Dataset items
- - - - -

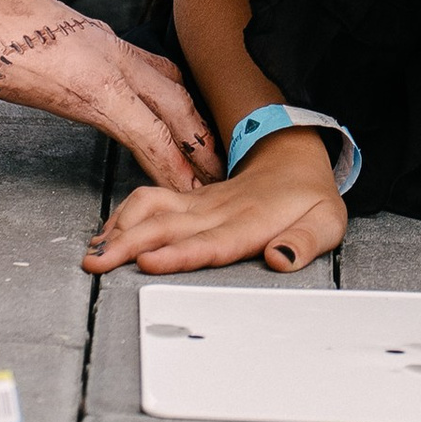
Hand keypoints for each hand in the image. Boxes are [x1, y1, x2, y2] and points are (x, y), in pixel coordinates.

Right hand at [0, 0, 220, 190]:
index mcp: (63, 53)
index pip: (131, 82)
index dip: (158, 115)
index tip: (177, 148)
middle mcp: (93, 55)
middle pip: (167, 97)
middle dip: (194, 137)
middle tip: (217, 175)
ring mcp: (97, 65)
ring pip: (169, 114)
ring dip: (195, 152)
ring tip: (217, 187)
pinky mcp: (90, 81)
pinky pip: (145, 129)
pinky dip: (172, 161)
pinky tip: (189, 189)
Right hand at [85, 129, 349, 276]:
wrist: (294, 156)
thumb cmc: (310, 197)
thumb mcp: (326, 222)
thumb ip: (304, 242)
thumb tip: (281, 259)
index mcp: (251, 220)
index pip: (211, 242)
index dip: (179, 254)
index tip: (149, 262)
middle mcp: (218, 211)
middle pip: (168, 227)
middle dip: (129, 246)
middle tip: (97, 265)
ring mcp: (199, 203)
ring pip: (152, 209)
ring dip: (120, 229)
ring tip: (94, 254)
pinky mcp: (189, 201)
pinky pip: (150, 202)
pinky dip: (124, 218)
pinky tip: (106, 237)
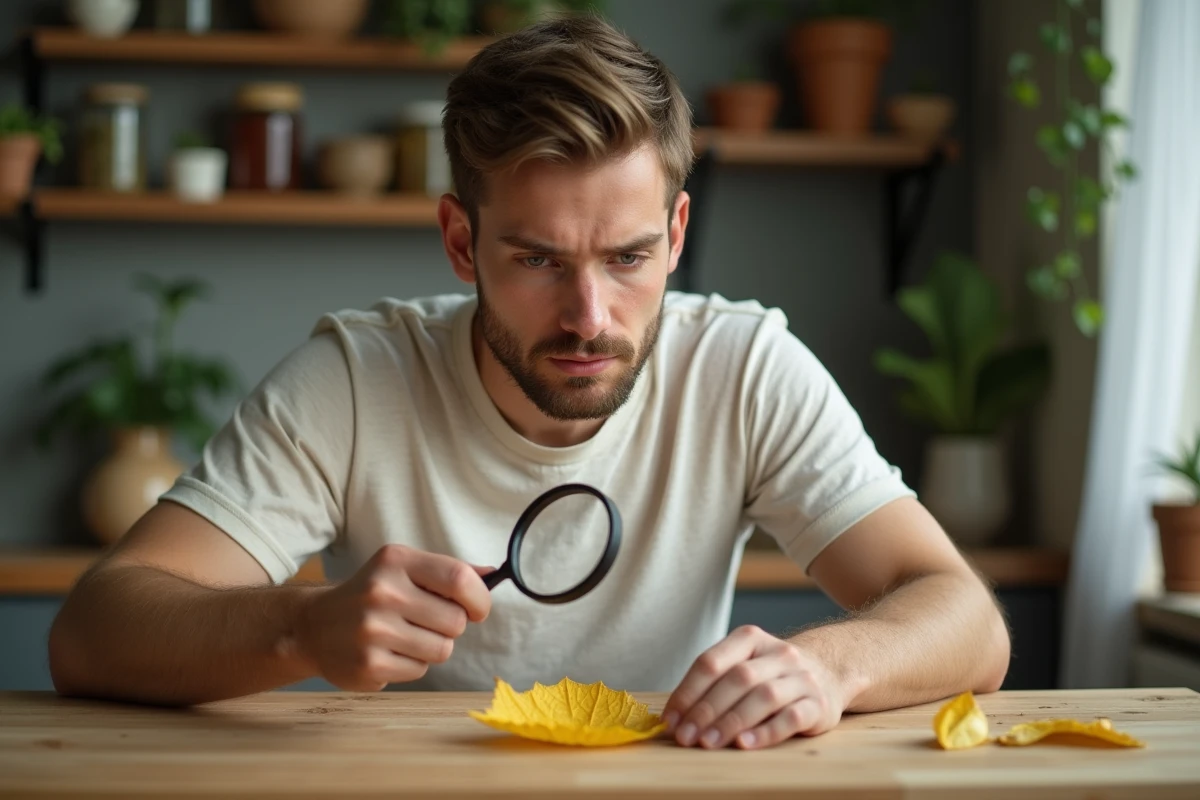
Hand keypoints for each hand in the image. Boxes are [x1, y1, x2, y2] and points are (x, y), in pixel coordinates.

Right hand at [290, 544, 492, 690]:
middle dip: (451, 625)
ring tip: (405, 636)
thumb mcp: (402, 569)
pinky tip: (389, 652)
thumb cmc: (371, 594)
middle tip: (427, 621)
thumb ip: (447, 571)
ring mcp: (373, 631)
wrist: (313, 626)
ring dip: (433, 647)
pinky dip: (412, 664)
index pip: (458, 578)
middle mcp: (382, 592)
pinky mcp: (369, 665)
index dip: (479, 598)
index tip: (478, 609)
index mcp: (396, 561)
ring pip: (442, 649)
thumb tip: (492, 574)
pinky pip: (420, 670)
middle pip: (456, 621)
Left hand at [662, 625, 846, 749]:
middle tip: (686, 736)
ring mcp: (801, 678)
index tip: (671, 719)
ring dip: (731, 722)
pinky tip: (744, 744)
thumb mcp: (745, 664)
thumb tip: (676, 717)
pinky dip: (765, 732)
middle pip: (736, 679)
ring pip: (763, 696)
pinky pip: (791, 718)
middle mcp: (778, 654)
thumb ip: (714, 683)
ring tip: (708, 743)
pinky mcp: (819, 704)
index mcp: (750, 639)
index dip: (688, 692)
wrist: (829, 672)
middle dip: (706, 710)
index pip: (712, 662)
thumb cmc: (771, 674)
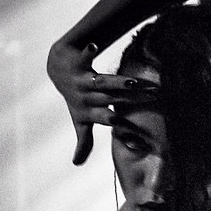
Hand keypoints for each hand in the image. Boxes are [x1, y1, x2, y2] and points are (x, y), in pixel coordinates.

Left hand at [47, 40, 156, 164]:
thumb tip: (77, 165)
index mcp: (90, 112)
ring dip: (117, 82)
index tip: (144, 139)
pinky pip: (83, 57)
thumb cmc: (73, 98)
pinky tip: (94, 45)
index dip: (126, 130)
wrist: (57, 69)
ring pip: (103, 81)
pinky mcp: (77, 62)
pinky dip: (87, 51)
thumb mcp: (79, 121)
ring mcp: (81, 80)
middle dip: (132, 100)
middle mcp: (86, 98)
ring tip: (134, 82)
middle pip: (112, 99)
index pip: (111, 122)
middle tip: (154, 99)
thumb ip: (83, 141)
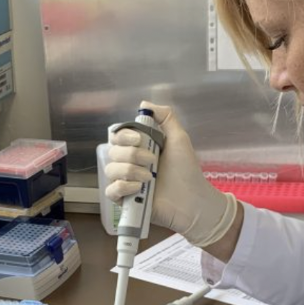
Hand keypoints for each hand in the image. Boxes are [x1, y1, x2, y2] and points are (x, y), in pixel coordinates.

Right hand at [104, 102, 236, 247]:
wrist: (192, 199)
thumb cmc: (186, 170)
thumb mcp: (179, 138)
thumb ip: (165, 118)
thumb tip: (145, 104)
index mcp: (139, 148)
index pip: (117, 136)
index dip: (123, 135)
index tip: (138, 139)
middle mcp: (129, 163)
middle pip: (112, 151)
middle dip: (132, 154)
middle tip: (152, 161)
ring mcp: (126, 182)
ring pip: (110, 170)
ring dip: (130, 171)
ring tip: (150, 178)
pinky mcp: (125, 200)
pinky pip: (110, 190)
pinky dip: (123, 187)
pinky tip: (139, 188)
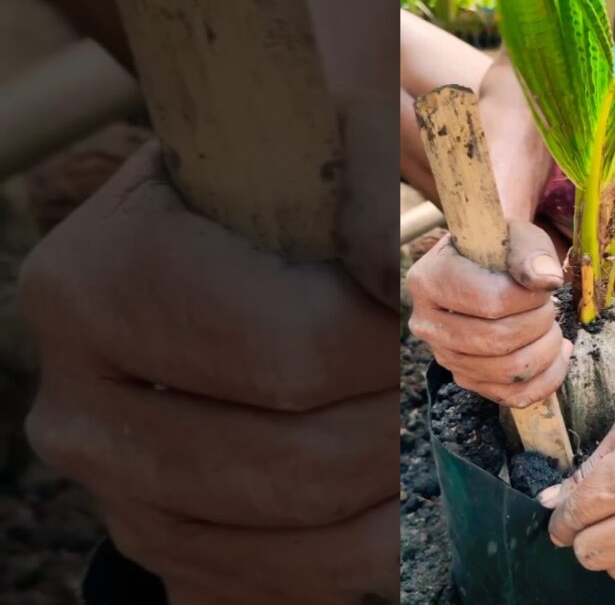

- - - - -

- ASSIGNMENT
Every line of the data above should be repeated exactly. Omit the pictures.

- ANSWER TO THIS TASK
Hand keypoints for each hand in the image. Boxes are [x1, y1, x2, y2] and points are (x, y), in pixel coordinates.

Right hand at [0, 0, 220, 190]:
index mcp: (63, 53)
index pip: (131, 82)
index dip: (158, 115)
index tip: (177, 148)
middle mcp: (93, 55)
middle pip: (167, 97)
middle dip: (194, 137)
middle tip: (217, 175)
ring mcp: (97, 65)
ring pip: (169, 114)
ring dip: (195, 152)
ring tip: (217, 187)
pinky mcp: (90, 81)
pinky pip: (145, 129)
pinky dip: (172, 161)
pinky tip: (189, 189)
Right hand at [85, 129, 349, 276]:
wrist: (294, 156)
thumb cmc: (310, 197)
thumb mcp: (326, 222)
thumb ip: (304, 242)
thumb tip: (281, 259)
index mcp: (251, 220)
index pip: (211, 242)
index dip: (179, 254)
index tip: (149, 262)
middle mcp: (218, 211)
middle pip: (168, 227)
middle dip: (129, 246)
middle tip: (97, 265)
ring mcp: (199, 203)
ring pip: (152, 209)
ring dip: (120, 229)
ring tip: (94, 254)
pinky mcp: (189, 201)
pinky pip: (150, 202)
pinky dip: (124, 218)
pinky tip: (106, 237)
Hand keypoints for each hand in the image. Boxes are [x1, y1, x2, y2] and points are (x, y), in pixel coordinates.

Right hand at [290, 544, 492, 690]:
middle dip: (451, 625)
ring tip: (405, 636)
thumb mcp: (402, 569)
pinky tip: (389, 652)
thumb cmc: (371, 594)
middle tip: (427, 621)
thumb ip: (447, 571)
ring mcp: (373, 631)
wrist: (313, 626)
ring dip: (433, 647)
pinky dip: (412, 664)
index pip: (458, 578)
middle mcp: (382, 592)
pinky mcp: (369, 665)
index dip: (479, 598)
index tip: (478, 609)
index mcp: (396, 561)
ring pip: (442, 649)
thumb tip: (492, 574)
pinky pip: (420, 670)
middle pip: (456, 621)
Left hand at [662, 625, 846, 749]:
middle tip: (686, 736)
ring mcp: (801, 678)
index tip: (671, 719)
ring dip: (731, 722)
pinky tip: (744, 744)
thumb mcp: (745, 664)
thumb tip: (676, 717)
pinky dip: (765, 732)
middle pip: (736, 679)
ring pip: (763, 696)
pinky pip: (791, 718)
middle mcp: (778, 654)
thumb ip: (714, 683)
ring tip: (708, 743)
pinky mcp: (819, 704)
index mcp: (750, 639)
index dip: (688, 692)
wrist: (829, 672)
middle dip: (706, 710)
index pip: (712, 662)
thumb cmc: (771, 674)
Hand keypoints for each hand in the image. Boxes are [x1, y1, x2, y2] and points are (x, y), in pixel coordinates.

Left hand at [47, 40, 156, 164]:
thumb tip: (77, 165)
index mcp: (90, 112)
ring dip: (117, 82)
index tip: (144, 139)
pinky pip: (83, 57)
thumb cmc: (73, 98)
pinky tip: (94, 45)
index dip: (126, 130)
wrist: (57, 69)
ring pip: (103, 81)
pinky mcp: (77, 62)
pinky dip: (87, 51)
thumb mcp: (79, 121)
ring mcp: (81, 80)
middle dip: (132, 100)
middle mcp: (86, 98)
ring tip: (134, 82)
middle pip: (112, 99)
index pip: (111, 122)
middle tip: (154, 99)
thumb ip: (83, 141)
Hand keypoints for each hand in the image. Boxes are [x1, y1, x2, y2] and points are (x, y), in pixel coordinates.

Right hand at [104, 102, 236, 247]:
wrist: (192, 199)
thumb cmc: (186, 170)
thumb mcp: (179, 138)
thumb ip: (165, 118)
thumb tip: (145, 104)
index mcp: (139, 148)
index pip: (117, 136)
index dip: (123, 135)
index tip: (138, 139)
middle mcp: (129, 163)
middle pip: (112, 151)
middle dip: (132, 154)
middle tip: (152, 161)
ring mcp: (126, 182)
ring pip: (110, 170)
ring dip: (130, 171)
ring tip: (150, 178)
pinky mcp: (125, 200)
pinky pip: (110, 190)
pinky dip: (123, 187)
pinky tip: (139, 188)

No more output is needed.